Sesaat kemudian, Amy kembali dengan sepucuk telegram. Untuk Lord Beverley, dari seseorang yang Amy asumsikan adalah istri atau saudara perempuan Dokter Satterthwaite. Gadis itu sudah yakin akan isinya. Pada saat bersamaan, Lord Beverley keluar dari laboratorium. Tanpa suara, Amy menyerahkan telegram itu pada sang lelaki, yang langsung membacanya di tempat.
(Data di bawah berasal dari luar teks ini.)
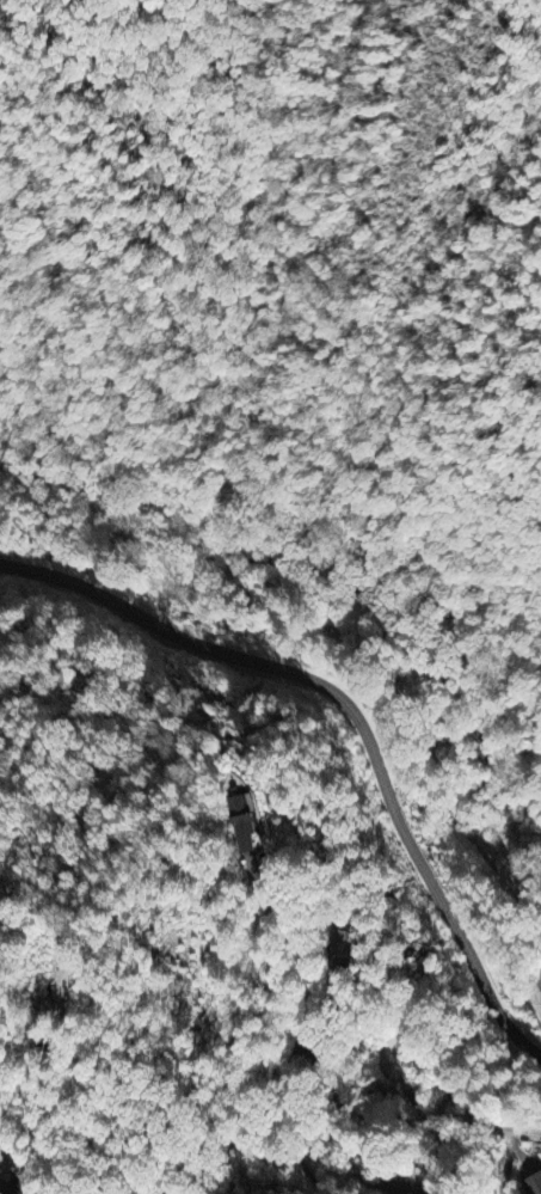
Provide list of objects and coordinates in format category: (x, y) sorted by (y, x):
road: (342, 681)
building: (244, 825)
building: (347, 941)
road: (331, 1074)
road: (27, 1086)
building: (535, 1184)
Begitu Lord Beverley membaca telegram itu, spontan matanya melebar. Wajahnya jadi sepucat mayat, tangannya mencengkeram kertas itu sampai kusut tak berbentuk. Ia mundur selangkah, lalu berpegangan pada ujung meja pajangan. Napasnya memburu. Selama Amy bekerja di sana, baru kali itu ia melihat Lord Beverley begitu terguncang.
"Satterthwaite .... Satterthwaite .... Tidak mungkin ...," gumam Lord Beverley sepatah-sepatah. Tak sengaja, tangannya menyenggol vas kecil di atas meja, hingga jatuh dan pecah berantakan. Amy hanya bisa terpaku, terlalu kaget akan reaksi mengejutkan lelaki itu. Joanne berlari-lari mendatangi mereka.
"Tuan Muda, ada apa?" tanya Joanne khawatir.
"Satterthwaite! Si bodoh itu! Ia meninggal!" teriak Lord Beverley. Bulu kuduk Amy berdiri mendengar suaranya. Ada nada keputusasaan dan teror yang hebat dalam suara itu, bak hewan yang dibawa ke pembantaian. Sekonyong-konyong Lord Beverley tertawa sumbang. Pundak pria itu berguncang-guncang seiring tawanya. Lalu, tanpa bisa dicegah lagi oleh Joanne, Lord Beverley melesat masuk ke laboratorium, menyambar mantel dan sebuah tas hitam besar, dan berlari keluar.